Some of the notable people in the United States include Wilbur, Howe and Dix, who came up with the provision of personalized care and support to people with special needs.  This specialized care in Itard’s devotion in providing his patient with educative procedures, which in the long run, hoped would improve on the child’s wild behaviors.  Edouard Seguin was Itard’s student who later in 1848 immigrated to the United States.  Seguin has become famous for his contribution in providing education to young people who are mentally retarded.  This is contrary to the common belief that students who are mentally retarded cannot be taught.  This means that the ideas of the earlier thinkers of special education were truly revolutionary, and some of their idea has formed the foundation of the modern day special education. Such ideas include the need to provide individualized instruction based on child characteristics.  This means that students with special need do not have to undergo academic systems with prescribed content or teaching techniques in their education systems.


Summary of contributions

The early special educators were the first in contributing to a suitable learning environment   for a child with a disability.
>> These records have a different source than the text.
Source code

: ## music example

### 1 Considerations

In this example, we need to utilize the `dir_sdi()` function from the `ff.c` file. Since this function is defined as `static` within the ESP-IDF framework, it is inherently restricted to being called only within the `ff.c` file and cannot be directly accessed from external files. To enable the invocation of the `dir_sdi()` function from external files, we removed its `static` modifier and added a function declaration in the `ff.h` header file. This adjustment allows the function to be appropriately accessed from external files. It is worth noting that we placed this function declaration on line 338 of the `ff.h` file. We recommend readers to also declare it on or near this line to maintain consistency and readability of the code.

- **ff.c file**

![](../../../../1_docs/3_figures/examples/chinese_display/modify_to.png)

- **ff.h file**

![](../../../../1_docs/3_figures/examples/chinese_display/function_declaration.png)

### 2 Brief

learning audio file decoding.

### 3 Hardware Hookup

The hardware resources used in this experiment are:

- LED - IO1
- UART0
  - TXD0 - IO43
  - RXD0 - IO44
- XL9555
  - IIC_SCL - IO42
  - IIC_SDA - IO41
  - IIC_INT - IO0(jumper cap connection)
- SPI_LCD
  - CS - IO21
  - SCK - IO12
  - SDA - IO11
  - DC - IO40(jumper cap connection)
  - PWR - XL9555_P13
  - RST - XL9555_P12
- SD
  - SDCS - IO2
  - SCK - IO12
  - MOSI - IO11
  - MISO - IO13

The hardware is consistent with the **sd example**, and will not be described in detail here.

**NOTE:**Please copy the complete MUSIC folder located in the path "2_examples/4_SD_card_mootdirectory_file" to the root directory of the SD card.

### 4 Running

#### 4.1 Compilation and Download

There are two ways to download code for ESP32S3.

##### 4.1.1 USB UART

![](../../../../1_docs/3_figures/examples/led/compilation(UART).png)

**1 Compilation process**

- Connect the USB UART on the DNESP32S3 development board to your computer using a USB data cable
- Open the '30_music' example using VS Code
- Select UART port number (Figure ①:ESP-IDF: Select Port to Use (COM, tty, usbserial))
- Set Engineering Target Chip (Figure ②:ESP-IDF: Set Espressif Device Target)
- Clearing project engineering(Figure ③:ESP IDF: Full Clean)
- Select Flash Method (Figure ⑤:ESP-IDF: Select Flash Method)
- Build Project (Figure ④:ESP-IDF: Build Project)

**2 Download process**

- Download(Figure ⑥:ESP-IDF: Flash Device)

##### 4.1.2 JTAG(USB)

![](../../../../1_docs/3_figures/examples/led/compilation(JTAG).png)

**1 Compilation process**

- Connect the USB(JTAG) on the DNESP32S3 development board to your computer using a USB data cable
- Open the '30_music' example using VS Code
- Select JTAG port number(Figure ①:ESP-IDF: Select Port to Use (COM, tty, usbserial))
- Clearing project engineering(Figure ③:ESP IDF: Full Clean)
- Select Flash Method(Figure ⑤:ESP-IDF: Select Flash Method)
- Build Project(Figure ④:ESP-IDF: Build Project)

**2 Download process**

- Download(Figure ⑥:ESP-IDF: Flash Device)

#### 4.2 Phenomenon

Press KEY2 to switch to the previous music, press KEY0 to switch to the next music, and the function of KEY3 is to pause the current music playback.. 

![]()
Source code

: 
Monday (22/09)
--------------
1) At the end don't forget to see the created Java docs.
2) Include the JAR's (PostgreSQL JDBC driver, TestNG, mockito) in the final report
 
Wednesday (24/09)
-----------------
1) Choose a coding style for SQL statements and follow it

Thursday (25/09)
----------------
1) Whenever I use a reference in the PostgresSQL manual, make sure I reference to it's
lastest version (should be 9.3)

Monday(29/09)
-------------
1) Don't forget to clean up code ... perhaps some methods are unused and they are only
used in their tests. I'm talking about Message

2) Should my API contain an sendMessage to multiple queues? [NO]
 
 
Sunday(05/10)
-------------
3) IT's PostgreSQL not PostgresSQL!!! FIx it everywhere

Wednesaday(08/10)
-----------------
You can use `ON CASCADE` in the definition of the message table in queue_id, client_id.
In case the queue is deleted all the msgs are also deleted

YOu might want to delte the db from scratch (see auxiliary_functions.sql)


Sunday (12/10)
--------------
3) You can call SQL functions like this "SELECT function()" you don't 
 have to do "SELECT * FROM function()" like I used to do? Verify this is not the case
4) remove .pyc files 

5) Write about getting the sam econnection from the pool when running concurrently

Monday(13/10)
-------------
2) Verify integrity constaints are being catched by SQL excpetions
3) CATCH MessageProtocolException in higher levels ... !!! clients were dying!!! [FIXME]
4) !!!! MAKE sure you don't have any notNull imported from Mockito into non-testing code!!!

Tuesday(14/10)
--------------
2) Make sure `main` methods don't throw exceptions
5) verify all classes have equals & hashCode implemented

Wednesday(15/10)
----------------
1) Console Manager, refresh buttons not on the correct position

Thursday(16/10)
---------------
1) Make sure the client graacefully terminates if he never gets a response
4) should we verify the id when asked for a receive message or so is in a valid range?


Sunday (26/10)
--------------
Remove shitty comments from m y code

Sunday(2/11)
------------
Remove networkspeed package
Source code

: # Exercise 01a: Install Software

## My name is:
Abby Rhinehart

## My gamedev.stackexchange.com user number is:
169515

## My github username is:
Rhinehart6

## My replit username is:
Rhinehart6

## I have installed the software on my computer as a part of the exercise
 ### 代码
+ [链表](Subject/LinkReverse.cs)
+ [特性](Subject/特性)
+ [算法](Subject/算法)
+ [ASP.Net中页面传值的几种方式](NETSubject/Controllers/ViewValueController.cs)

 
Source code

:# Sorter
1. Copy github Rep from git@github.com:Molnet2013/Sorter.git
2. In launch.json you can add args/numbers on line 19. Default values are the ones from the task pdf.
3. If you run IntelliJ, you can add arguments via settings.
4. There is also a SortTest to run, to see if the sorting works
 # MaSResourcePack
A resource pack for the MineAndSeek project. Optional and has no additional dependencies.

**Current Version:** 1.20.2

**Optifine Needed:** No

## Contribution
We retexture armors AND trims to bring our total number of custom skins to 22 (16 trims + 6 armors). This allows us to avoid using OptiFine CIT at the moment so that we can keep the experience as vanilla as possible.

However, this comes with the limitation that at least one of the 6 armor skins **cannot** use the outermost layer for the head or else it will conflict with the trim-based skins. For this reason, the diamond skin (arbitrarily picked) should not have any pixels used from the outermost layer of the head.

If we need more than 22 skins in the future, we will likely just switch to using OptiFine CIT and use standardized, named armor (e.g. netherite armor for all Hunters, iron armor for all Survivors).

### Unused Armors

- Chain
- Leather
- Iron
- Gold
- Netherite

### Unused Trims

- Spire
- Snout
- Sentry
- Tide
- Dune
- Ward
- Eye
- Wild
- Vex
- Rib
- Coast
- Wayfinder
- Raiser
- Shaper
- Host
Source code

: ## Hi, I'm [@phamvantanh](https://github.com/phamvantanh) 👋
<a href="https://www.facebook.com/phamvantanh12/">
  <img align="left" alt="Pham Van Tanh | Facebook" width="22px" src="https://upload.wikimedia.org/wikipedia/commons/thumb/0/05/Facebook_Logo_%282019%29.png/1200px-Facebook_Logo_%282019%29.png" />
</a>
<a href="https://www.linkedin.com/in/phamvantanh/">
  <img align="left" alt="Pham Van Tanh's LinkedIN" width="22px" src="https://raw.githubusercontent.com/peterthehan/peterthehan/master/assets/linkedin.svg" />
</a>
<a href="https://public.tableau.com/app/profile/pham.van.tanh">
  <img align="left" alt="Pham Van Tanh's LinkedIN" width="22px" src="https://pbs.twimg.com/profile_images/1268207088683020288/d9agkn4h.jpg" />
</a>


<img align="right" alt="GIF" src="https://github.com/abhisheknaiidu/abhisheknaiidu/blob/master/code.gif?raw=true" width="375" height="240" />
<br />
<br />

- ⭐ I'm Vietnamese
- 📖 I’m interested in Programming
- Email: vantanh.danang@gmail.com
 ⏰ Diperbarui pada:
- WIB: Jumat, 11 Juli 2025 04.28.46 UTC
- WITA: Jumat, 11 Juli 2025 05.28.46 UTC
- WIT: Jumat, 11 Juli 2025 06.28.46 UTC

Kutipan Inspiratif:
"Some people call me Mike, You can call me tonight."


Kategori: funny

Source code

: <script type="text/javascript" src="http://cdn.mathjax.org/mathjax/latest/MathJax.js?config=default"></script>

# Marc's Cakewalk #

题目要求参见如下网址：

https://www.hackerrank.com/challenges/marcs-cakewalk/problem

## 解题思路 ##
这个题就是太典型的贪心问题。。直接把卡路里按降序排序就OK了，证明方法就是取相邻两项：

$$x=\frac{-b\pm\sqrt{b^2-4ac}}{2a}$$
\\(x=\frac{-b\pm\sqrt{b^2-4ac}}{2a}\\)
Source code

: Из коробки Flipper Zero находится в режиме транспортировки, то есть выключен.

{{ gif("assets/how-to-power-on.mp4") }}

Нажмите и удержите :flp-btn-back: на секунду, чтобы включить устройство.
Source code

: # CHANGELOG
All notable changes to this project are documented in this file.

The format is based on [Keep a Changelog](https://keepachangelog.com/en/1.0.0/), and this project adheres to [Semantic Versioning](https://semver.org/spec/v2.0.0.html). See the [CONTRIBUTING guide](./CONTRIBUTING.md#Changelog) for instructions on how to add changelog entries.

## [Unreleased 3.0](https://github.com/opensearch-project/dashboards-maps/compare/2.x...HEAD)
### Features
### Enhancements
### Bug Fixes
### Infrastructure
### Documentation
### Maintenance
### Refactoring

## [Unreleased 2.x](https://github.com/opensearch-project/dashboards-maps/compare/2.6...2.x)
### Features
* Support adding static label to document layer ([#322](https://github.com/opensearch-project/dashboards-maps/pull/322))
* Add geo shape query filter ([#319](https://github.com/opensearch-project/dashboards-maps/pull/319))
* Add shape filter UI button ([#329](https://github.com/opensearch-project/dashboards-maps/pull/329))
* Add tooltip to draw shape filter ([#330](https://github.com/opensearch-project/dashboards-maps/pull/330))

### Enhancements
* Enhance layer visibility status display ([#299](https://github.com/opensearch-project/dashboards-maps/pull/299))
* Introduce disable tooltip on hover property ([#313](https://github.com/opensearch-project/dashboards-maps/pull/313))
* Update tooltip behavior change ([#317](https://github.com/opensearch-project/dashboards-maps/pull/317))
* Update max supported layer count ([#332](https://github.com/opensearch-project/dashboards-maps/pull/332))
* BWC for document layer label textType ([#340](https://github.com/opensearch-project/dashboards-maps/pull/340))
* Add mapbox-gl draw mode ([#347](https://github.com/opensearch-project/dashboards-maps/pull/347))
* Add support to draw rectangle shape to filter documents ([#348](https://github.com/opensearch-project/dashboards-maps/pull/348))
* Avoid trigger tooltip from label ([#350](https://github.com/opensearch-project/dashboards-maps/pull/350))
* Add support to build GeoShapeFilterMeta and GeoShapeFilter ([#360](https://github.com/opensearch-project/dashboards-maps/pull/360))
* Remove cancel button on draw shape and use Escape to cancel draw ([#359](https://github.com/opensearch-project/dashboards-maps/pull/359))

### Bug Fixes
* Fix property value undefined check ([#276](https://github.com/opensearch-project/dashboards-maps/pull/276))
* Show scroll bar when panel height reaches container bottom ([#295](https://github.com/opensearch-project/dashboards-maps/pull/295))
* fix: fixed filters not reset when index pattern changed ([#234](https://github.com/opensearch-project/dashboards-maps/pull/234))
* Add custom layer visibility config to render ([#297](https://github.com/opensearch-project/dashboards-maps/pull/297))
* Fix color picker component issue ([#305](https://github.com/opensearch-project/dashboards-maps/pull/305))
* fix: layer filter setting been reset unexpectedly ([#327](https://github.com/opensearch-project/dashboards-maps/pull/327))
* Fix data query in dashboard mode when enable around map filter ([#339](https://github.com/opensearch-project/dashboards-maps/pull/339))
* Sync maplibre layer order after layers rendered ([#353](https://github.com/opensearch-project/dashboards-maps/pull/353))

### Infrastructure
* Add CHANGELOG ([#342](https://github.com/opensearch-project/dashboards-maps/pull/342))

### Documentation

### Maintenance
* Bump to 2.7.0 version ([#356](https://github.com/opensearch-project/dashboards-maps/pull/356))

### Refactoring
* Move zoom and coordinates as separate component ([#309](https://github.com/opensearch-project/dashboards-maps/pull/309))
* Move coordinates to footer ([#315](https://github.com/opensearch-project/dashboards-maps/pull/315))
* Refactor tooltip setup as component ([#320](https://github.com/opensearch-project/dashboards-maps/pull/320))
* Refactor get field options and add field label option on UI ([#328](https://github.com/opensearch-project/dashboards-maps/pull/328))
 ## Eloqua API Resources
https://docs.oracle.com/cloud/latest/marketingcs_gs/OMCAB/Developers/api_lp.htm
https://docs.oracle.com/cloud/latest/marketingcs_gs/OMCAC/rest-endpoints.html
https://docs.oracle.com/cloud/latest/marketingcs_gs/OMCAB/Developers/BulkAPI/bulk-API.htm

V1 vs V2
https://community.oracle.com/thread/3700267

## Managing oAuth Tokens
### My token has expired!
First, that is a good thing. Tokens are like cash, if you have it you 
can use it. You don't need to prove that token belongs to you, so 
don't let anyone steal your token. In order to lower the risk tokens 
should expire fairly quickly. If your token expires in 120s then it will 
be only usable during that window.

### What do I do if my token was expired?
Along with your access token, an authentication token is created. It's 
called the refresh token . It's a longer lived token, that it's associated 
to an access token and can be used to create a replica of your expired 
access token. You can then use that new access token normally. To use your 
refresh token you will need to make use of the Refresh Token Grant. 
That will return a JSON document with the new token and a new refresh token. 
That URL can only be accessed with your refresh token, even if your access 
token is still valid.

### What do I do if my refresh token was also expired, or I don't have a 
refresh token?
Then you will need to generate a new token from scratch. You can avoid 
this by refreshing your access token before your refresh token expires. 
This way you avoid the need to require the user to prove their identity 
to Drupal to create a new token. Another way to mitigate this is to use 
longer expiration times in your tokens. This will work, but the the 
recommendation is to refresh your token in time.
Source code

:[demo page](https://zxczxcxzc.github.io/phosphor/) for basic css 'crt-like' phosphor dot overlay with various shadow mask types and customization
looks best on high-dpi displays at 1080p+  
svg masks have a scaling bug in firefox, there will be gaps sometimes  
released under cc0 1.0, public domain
Such an environment is that which allows the child to learn naturally. They also emphasized on the issue of awakening and stimulating a child senses so as to help him be responsive and aware of an educational stimuli (Stichter, Conroy, & Kauffman, 2008). The early special education educators managed to sequence educational tasks in a careful way by starting from the simple and familiar ones to the more complicated and unknown.  They also came up with immediate reward as a reinforcement of a desirable behavior. These educators also believed that children with special needs have to be taught so as to achieve their greatest potential.  Lastly, the educators believed that a student should be taught functional skills to help them become productive and self sufficient on their daily lives.


Reference

Itard, J. (1962) the wild boy of Aveyron developments of the young savage. New York, Prentice-Hall Inc.

Disability Museum Website (2012) Disability History

http://www.disabilitymuseum.or

On November 15, 2012

Stichter, J., Conroy, A, & Kauffman, J (2008) an introduction to students with high-incidence disabilities. Upper Saddle River, N.J.: Pearson/Merrill/Prentice Hall.

Strichart, S & Mangrum, C (2010) Study skills for learning disabled and struggling students Grades 6-12. Upper Saddle River, N.J.: Merrill.